Ben şehrin Buda tarafında, Tuna Nehri manzarasına sahip nefis bir otel olan Art’otel Budapest‘de kaldım. Budapeşte sorasında 2 hafta süren Orta Avrupa gezimden tekrar Budapeşte’ye döndüğümde, şehrin en merkezi yerindeki ünlü Vaci Caddesi’ndeki Estilo Fashion Hotel’de 2 gece daha kaldım. Booking.com sitesinde Estilo Fashion Otel sayfasında fotoğraflar şahane, dizayn otelleri severim ve Budapeşte’ye yolu düşenle bu otelden memnun kalacaklarına eminim.
Geçtiğimiz 2014’ün Ocak ayında da belirtmiştim; Orta Avrupa beni çekiyor demiştim, kısmet Ağustos ayına oldu. 14-23 Ağustos arasında Budapeşte ve devamında da 8 Eylül’e kadar Orta Avrupa ülkelerini gezdim. Her zamanki gibi rotam seyahatim boyunca kendiliğinden şekillendi. Macaristan, Slovakya, Avusturya, Çek Cumhuriyeti ve Almanya gezdiğim ülkeler oldu…
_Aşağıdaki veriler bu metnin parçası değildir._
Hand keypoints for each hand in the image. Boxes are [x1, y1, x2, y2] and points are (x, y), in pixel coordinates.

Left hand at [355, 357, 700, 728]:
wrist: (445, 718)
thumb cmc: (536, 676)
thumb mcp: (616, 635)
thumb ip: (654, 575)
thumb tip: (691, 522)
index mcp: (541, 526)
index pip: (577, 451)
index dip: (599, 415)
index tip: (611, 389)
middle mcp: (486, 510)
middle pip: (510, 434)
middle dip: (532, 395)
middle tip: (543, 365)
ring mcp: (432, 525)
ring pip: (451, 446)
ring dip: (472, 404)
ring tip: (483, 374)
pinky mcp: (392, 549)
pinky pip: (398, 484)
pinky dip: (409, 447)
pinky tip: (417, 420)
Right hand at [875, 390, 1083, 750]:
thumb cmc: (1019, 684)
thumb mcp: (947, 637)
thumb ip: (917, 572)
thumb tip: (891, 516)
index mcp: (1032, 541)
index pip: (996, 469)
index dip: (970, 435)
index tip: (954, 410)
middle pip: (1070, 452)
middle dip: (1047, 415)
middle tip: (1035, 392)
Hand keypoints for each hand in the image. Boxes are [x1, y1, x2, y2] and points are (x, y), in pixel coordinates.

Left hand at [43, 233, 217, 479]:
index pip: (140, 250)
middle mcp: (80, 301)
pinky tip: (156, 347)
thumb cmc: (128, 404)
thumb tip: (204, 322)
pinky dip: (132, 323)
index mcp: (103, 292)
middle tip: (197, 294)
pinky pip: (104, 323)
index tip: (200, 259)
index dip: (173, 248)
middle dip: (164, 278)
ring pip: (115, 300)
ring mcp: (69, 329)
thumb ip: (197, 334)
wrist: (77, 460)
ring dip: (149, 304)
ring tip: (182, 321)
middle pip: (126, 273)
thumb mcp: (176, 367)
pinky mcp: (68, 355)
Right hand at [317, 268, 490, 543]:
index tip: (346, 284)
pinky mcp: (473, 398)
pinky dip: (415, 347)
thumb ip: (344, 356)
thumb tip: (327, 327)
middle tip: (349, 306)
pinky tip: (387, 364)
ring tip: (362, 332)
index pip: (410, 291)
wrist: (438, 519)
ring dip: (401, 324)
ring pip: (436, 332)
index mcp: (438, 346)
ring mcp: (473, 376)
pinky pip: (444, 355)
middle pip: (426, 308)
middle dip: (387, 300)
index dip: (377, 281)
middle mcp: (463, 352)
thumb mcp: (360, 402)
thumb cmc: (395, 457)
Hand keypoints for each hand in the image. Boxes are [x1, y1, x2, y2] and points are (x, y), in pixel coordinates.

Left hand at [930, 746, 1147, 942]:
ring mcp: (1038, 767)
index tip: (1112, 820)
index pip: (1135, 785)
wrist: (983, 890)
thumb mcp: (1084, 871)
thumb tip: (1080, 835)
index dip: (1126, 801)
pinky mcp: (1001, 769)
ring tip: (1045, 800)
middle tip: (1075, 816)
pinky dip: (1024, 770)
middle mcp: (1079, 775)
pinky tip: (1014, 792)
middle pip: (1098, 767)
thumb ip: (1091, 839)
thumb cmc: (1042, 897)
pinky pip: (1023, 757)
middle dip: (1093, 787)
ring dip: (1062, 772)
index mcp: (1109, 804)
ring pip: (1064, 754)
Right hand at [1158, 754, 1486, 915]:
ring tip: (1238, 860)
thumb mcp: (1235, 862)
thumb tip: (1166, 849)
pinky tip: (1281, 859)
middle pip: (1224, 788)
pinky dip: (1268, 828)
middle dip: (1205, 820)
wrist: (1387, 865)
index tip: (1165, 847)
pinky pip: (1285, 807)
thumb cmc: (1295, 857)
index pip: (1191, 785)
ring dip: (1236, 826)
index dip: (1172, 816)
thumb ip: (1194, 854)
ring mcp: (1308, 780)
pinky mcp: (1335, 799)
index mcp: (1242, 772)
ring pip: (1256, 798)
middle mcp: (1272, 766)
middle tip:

Tadı damakta kalan bir festival ve sonrasında da Orta Avrupa turu nefisti! Bu coğrafyaya yolu düşecekler için öneri ve tavsiyeleri yorum kısmından iletebilirsiniz.
En sevdiğim festival!
Burada rehberlik yapan birisi olarak derim ki “Guzel Budapeste sanırım ancak bu kadar hoş fotoğraflarla ancak bu kadar kisa sekilde ozetlenebilinirdi.’
Yasam paylasildikca guzeldir. Bu kadar gezginin buraları sevmesi baska bir hoş. 🙂
Bu festivale burada yer verdiginiz icin tesekkur ederim. Tam anlamıyla bu festivalin bir fanıyım. Her sene bir hafta tatilimi burada geciriyorum. Herkese siddetle tavsiye ederim. Yazıda belirtildigi gibi sadece müzik festivali olarak düsünmemek gerekir. Bircok etkinlik ve sürprizin yanı sıra, yaz tatili bile olarak düsünülebilir. Hava iyi oldugu zamanlarda Tuna nehrinde serinleyebilirsiniz. Vip kısmında havuz da mevcut.
10-12 Agustos tarihlerinde Budapeste’deydim malesef donus icin rezervasyonumu yaptirirken festivalden haberim olmustu. Tren garina onlarca interrailci kamp kurmustu bu festival icin. 🙂 Avrupa da bicok ulkeye gittim ancak Budapeste (ozellikle geceleri) inanilmaz görkemli bir sehir.
Çok eğlenceli geçmiş olmalı. Şu aralar adlarını daha yeni duyduğumuz birçok DJ ‘in yeni yeni müzik tarzları çıkardığını görüyoruz.
The Bloody Beetroots ‘un Warp adlı müziğini çok sevmiştim. Bu adamlar müzik yapmayı gerçekten çok iyi biliyorlar.